Xan Idiart

Coups de bec entre la CCI et la Semaine du Pays Basque

Deux affaires liées entre elles opposent l'hebdomadaire et la Chambre de commerce et d'industrie de Bayonne. Chacun attaque l'autre pour diffamation. La justice rendra ses jugements le 2 juillet.

André Garreta à gauche et Jean-Philippe Ségot à droite seront fixés sur leur sort le 2 juillet.
André Garreta à gauche et Jean-Philippe Ségot à droite seront fixés sur leur sort le 2 juillet.

Dire qu'un conflit oppose la Chambre de commerce et d'industrie (CCI) de Bayonne à la Semaine du Pays Basque est un euphémisme. Les deux entités se sont retrouvées au tribunal de Bayonne ce 5 juin, chacune étant tantôt partie civile, tantôt prévenue. Ces affaires intrinsèquement liées trouvent leur source en janvier 2018.

"A cette époque, l'attachée de presse de la CCI m'appelle et me dit vouloir arrêter les contrats publicitaires car nous ferions trop de place au Medef", explique Jean-Philippe Ségot, directeur du journal. Rien d'illégal. La rupture est consommée, même si le journaliste ne comprend pas cette décision.

Mais un mois plus tard, l’hebdomadaire publie un dossier intitulé "le grand mensonge" à propos des paroles tenues par André Garreta sur la nouvelle taxe transport. Elle n'impactera pas les entreprises, promet le président de la CCI. La Semaine interroge également l'ancien préfet et le président de la communauté d'agglomération Jean-René Etchegaray. Problème : les deux hommes ne seraient pas totalement sur la même longueur d'ondes qu'André Garreta. Ils auraient même discuté ensemble des éventuels côtés négatifs de la mesure. "Soit le président de la CCI ment, soit c'est une nouille", se disent alors les membres de la rédaction.

Parole contre parole

Arrive ensuite sur le devant de la scène Nilda Jurado, vice-présidente de la CCI. Elle publie, selon l'hebdomadaire, un message Facebook, dans lequel elle affirme que la Semaine du Pays Basque est en faillite, et racheté par Philippe Neys président du Medef. Jean-Philippe Ségot fait faire un constat d'huissier de 40 pages pour prouver le contraire, et attaque l'élue de la CCI en justice pour diffamation. "Ses propos sont faux. D'ailleurs, la Semaine a réalisé un bénéfice positif en 2017 et même en 2018, et le journal n'est pas repris par Philippe Neys".

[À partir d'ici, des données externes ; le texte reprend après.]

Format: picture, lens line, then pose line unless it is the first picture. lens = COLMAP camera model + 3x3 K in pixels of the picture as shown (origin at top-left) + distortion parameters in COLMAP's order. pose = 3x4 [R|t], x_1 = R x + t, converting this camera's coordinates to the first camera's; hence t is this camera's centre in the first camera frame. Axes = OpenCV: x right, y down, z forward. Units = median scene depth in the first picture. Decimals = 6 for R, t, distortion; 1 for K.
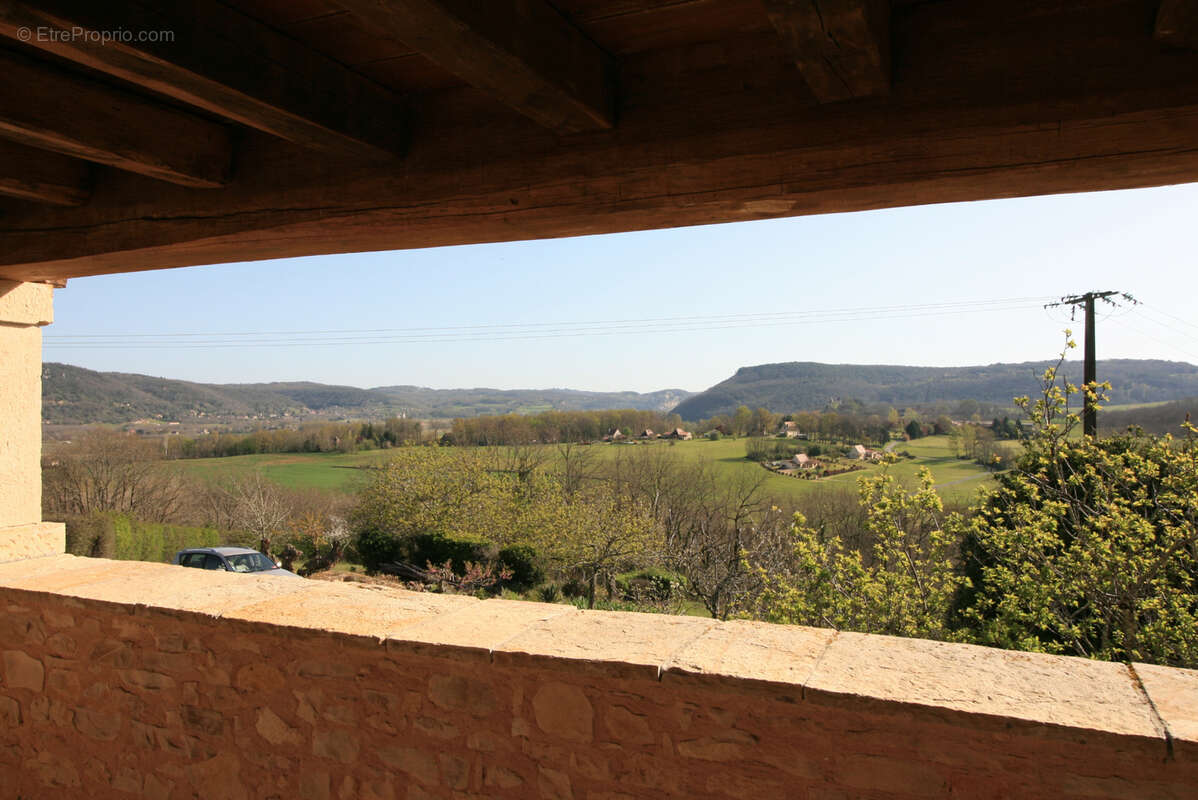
lens RADIAL K [[873.6, 0, 596.8], [0, 873.6, 395.6], [0, 0, 1]] dist [0.007681, -0.000411]
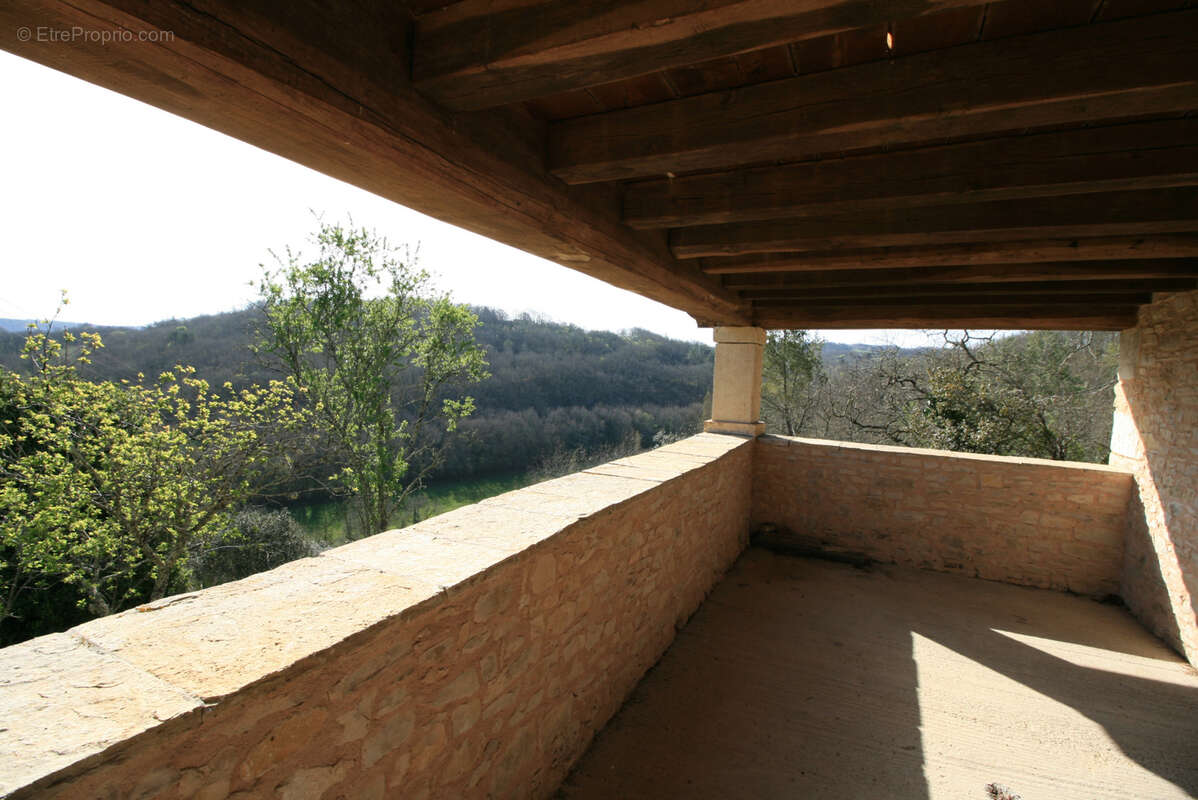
lens RADIAL K [[559.2, 0, 597.5], [0, 559.2, 394.2], [0, 0, 1]] dist [0.000310, -0.013937]
pose [[0.033798, -0.037885, 0.998710, -0.875847], [-0.050688, 0.997930, 0.039570, 0.016113], [-0.998142, -0.051960, 0.031808, 0.812033]]
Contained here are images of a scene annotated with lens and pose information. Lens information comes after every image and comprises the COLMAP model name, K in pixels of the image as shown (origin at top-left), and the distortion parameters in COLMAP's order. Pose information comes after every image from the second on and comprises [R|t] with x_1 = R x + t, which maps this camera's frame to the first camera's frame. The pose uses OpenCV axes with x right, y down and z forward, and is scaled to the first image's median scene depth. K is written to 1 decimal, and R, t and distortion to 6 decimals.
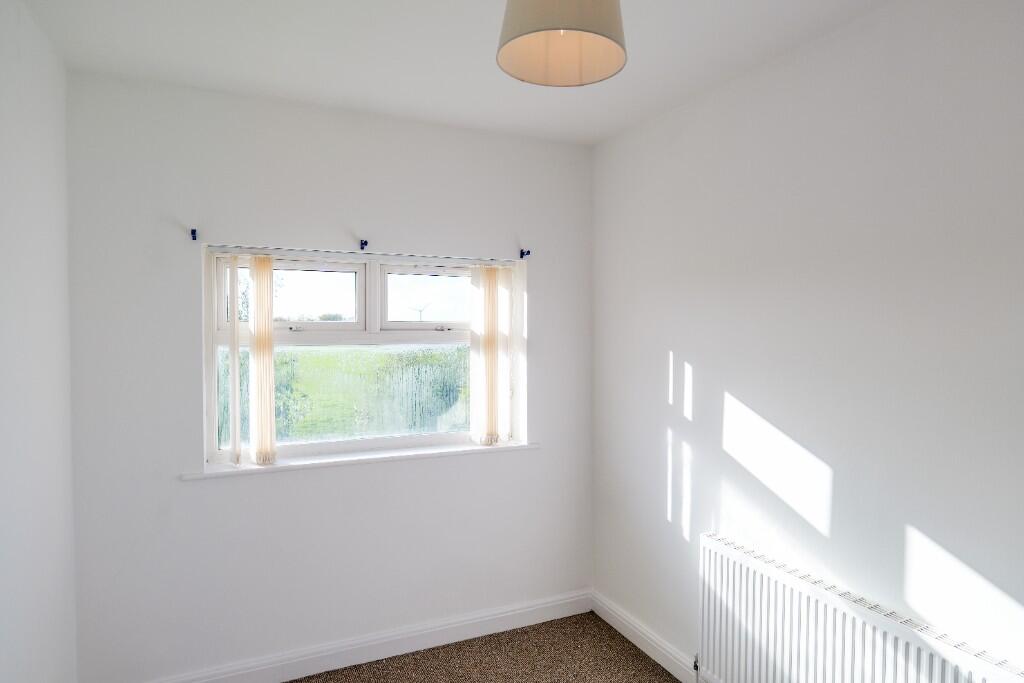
lens RADIAL K [[607.7, 0, 516.4], [0, 607.7, 339.5], [0, 0, 1]] dist [-0.022525, 0.015533]
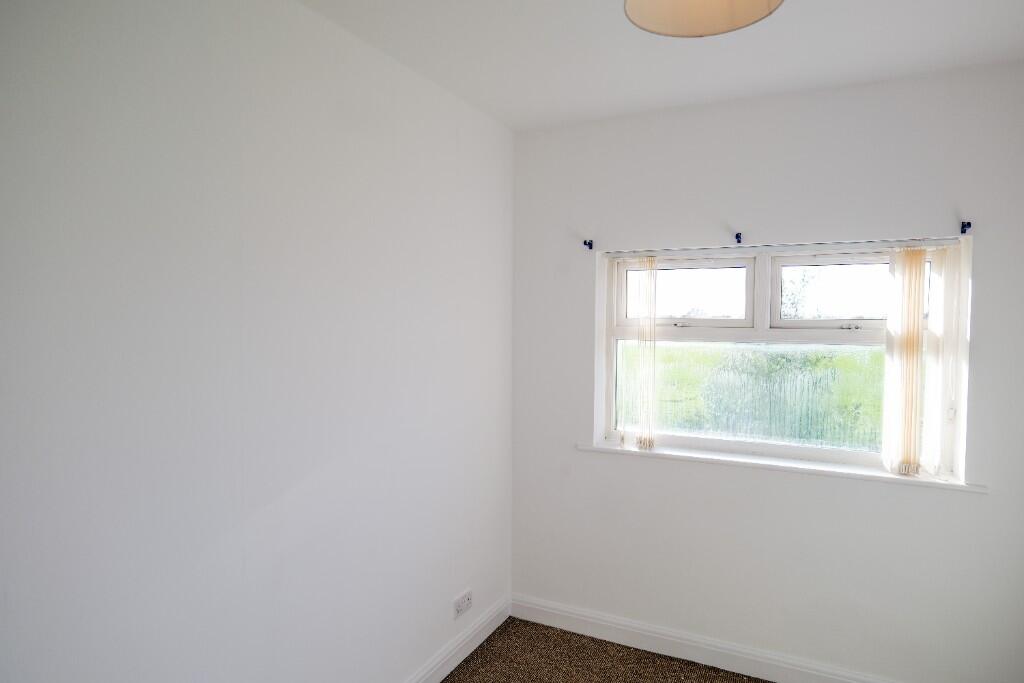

Autre problème, Nilda Jurado n'aurait jamais écrit le message comme tel. Et de citer son post : "Philippe Neys, auto-proclamé président du Medef, envoie à des fins personnelles aux chefs d'entreprises l'édito du torchon de la Semaine du Pays Basque qui a été créé en concertation Medef/Semaine du Pays Basque, ce journal qui avait changé de bord pour un financement qui sauverait la Semaine d'un redressement judiciaire. Merci le Medef". La vice-présidente de la CCI fait référence au rachat de l'hebdomadaire par Jean-Philippe Ségot en 2016. "Je n'ai jamais parlé de faillite à venir".

L'élue assure en revanche en avoir eu assez de voir le président du Medef relayer les articles "qui vomissaient" sur André Garreta, tout en ayant sa publicité dans le journal. De là, à parler de création du journal avec le Medef, l’argument paraît un peu court à ses détracteurs. Pour précision, Jean-Philippe Neys a présenté une liste en 2016 pour présider la CCI, mais a perdu largement son pari. Une rivalité existe donc bel et bien avec André Garreta, encarté à la CGPME.

Un contentieux personnel

Ce dernier décide alors lui aussi de porter plainte pour diffamation contre Jean-Philippe Ségot et Axel Bucker, directeur de publication. L'élu n'a pas digéré le dossier sur la taxe transport. 'Se faire traiter de menteur et d'incompétent, ça fait beaucoup", condamne-t-il. Au micro de France Bleu Pays Basque, son avocat évoque la fin des contrats publicitaires en janvier 2018 pour parler d'un contentieux personnel que le journal aurait voulu régler par le biais d'une publication. "Leur article n'était pas étayé de preuves", poursuit André Garreta. Ce dont se défend Jean-Philippe Ségot, "nous avions plusieurs interlocuteurs. Tous ne disaient pas la même chose, et nous aurions sorti l’article quoi qu’il arrive". Pour lui, la liberté de la presse est en jeu dans cette histoire.

Diffamation contre diffamation. Parole contre parole. Le tribunal donnera son jugement le 2 juillet, pour les deux dossiers. A moins de faire appel, il s’agira du dernier mot dans cette affaire.